Source texts of formatted documents
# # # #
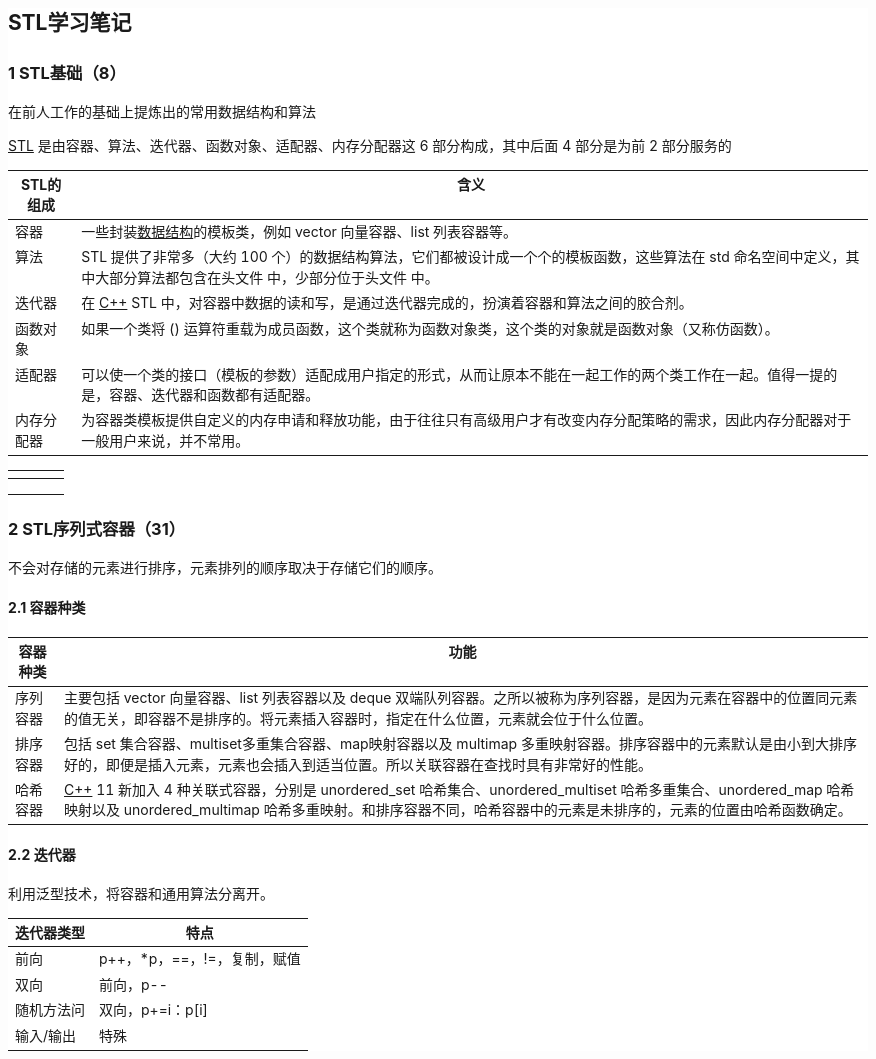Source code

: ## STL学习笔记

### 1 STL基础（8）

在前人工作的基础上提炼出的常用数据结构和算法

[STL](http://c.biancheng.net/stl/) 是由容器、算法、迭代器、函数对象、适配器、内存分配器这 6 部分构成，其中后面 4 部分是为前 2 部分服务的

| STL的组成  | 含义                                                         |
| ---------- | ------------------------------------------------------------ |
| 容器       | 一些封装[数据结构](http://c.biancheng.net/data_structure/)的模板类，例如 vector 向量容器、list 列表容器等。 |
| 算法       | STL 提供了非常多（大约 100 个）的数据结构算法，它们都被设计成一个个的模板函数，这些算法在 std 命名空间中定义，其中大部分算法都包含在头文件 <algorithm> 中，少部分位于头文件 <numeric> 中。 |
| 迭代器     | 在 [C++](http://c.biancheng.net/cplus/) STL 中，对容器中数据的读和写，是通过迭代器完成的，扮演着容器和算法之间的胶合剂。 |
| 函数对象   | 如果一个类将 () 运算符重载为成员函数，这个类就称为函数对象类，这个类的对象就是函数对象（又称仿函数）。 |
| 适配器     | 可以使一个类的接口（模板的参数）适配成用户指定的形式，从而让原本不能在一起工作的两个类工作在一起。值得一提的是，容器、迭代器和函数都有适配器。 |
| 内存分配器 | 为容器类模板提供自定义的内存申请和释放功能，由于往往只有高级用户才有改变内存分配策略的需求，因此内存分配器对于一般用户来说，并不常用。 |

| <iterator> | <functional> | <vector>  | <deque>  |
| ---------- | ------------ | --------- | -------- |
| <list>     | <queue>      | <stack>   | <set>    |
| <map>      | <algorithm>  | <numeric> | <memory> |
| <utility>  |              |           |          |

### 2 STL序列式容器（31）

不会对存储的元素进行排序，元素排列的顺序取决于存储它们的顺序。

#### 2.1 容器种类

| 容器种类 | 功能                                                         |
| -------- | ------------------------------------------------------------ |
| 序列容器 | 主要包括 vector 向量容器、list 列表容器以及 deque 双端队列容器。之所以被称为序列容器，是因为元素在容器中的位置同元素的值无关，即容器不是排序的。将元素插入容器时，指定在什么位置，元素就会位于什么位置。 |
| 排序容器 | 包括 set 集合容器、multiset多重集合容器、map映射容器以及 multimap 多重映射容器。排序容器中的元素默认是由小到大排序好的，即便是插入元素，元素也会插入到适当位置。所以关联容器在查找时具有非常好的性能。 |
| 哈希容器 | [C++](http://c.biancheng.net/cplus/) 11 新加入 4 种关联式容器，分别是 unordered_set 哈希集合、unordered_multiset 哈希多重集合、unordered_map 哈希映射以及 unordered_multimap 哈希多重映射。和排序容器不同，哈希容器中的元素是未排序的，元素的位置由哈希函数确定。 |

#### 2.2 迭代器

利用泛型技术，将容器和通用算法分离开。

| 迭代器类型 | 特点                        |
| ---------- | --------------------------- |
| 前向       | p++，*p，==，!=，复制，赋值 |
| 双向       | 前向，p--                   |
| 随机方法问 | 双向，p+=i：p[i]            |
| 输入/输出  | 特殊                        |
# # # #
WORK REQUIRED: The pictures stay out; copy the rest of the data word for word.

SOLVED EXERCISE:
Source code

: ## STL学习笔记

### 1 STL基础（8）

在前人工作的基础上提炼出的常用数据结构和算法

[STL](http://c.biancheng.net/stl/) 是由容器、算法、迭代器、函数对象、适配器、内存分配器这 6 部分构成，其中后面 4 部分是为前 2 部分服务的

| STL的组成  | 含义                                                         |
| ---------- | ------------------------------------------------------------ |
| 容器       | 一些封装[数据结构](http://c.biancheng.net/data_structure/)的模板类，例如 vector 向量容器、list 列表容器等。 |
| 算法       | STL 提供了非常多（大约 100 个）的数据结构算法，它们都被设计成一个个的模板函数，这些算法在 std 命名空间中定义，其中大部分算法都包含在头文件 <algorithm> 中，少部分位于头文件 <numeric> 中。 |
| 迭代器     | 在 [C++](http://c.biancheng.net/cplus/) STL 中，对容器中数据的读和写，是通过迭代器完成的，扮演着容器和算法之间的胶合剂。 |
| 函数对象   | 如果一个类将 () 运算符重载为成员函数，这个类就称为函数对象类，这个类的对象就是函数对象（又称仿函数）。 |
| 适配器     | 可以使一个类的接口（模板的参数）适配成用户指定的形式，从而让原本不能在一起工作的两个类工作在一起。值得一提的是，容器、迭代器和函数都有适配器。 |
| 内存分配器 | 为容器类模板提供自定义的内存申请和释放功能，由于往往只有高级用户才有改变内存分配策略的需求，因此内存分配器对于一般用户来说，并不常用。 |

| <iterator> | <functional> | <vector>  | <deque>  |
| ---------- | ------------ | --------- | -------- |
| <list>     | <queue>      | <stack>   | <set>    |
| <map>      | <algorithm>  | <numeric> | <memory> |
| <utility>  |              |           |          |

### 2 STL序列式容器（31）

不会对存储的元素进行排序，元素排列的顺序取决于存储它们的顺序。

#### 2.1 容器种类

| 容器种类 | 功能                                                         |
| -------- | ------------------------------------------------------------ |
| 序列容器 | 主要包括 vector 向量容器、list 列表容器以及 deque 双端队列容器。之所以被称为序列容器，是因为元素在容器中的位置同元素的值无关，即容器不是排序的。将元素插入容器时，指定在什么位置，元素就会位于什么位置。 |
| 排序容器 | 包括 set 集合容器、multiset多重集合容器、map映射容器以及 multimap 多重映射容器。排序容器中的元素默认是由小到大排序好的，即便是插入元素，元素也会插入到适当位置。所以关联容器在查找时具有非常好的性能。 |
| 哈希容器 | [C++](http://c.biancheng.net/cplus/) 11 新加入 4 种关联式容器，分别是 unordered_set 哈希集合、unordered_multiset 哈希多重集合、unordered_map 哈希映射以及 unordered_multimap 哈希多重映射。和排序容器不同，哈希容器中的元素是未排序的，元素的位置由哈希函数确定。 |

#### 2.2 迭代器

利用泛型技术，将容器和通用算法分离开。

| 迭代器类型 | 特点                        |
| ---------- | --------------------------- |
| 前向       | p++，*p，==，!=，复制，赋值 |
| 双向       | 前向，p--                   |
| 随机方法问 | 双向，p+=i：p[i]            |
| 输入/输出  | 特殊                        |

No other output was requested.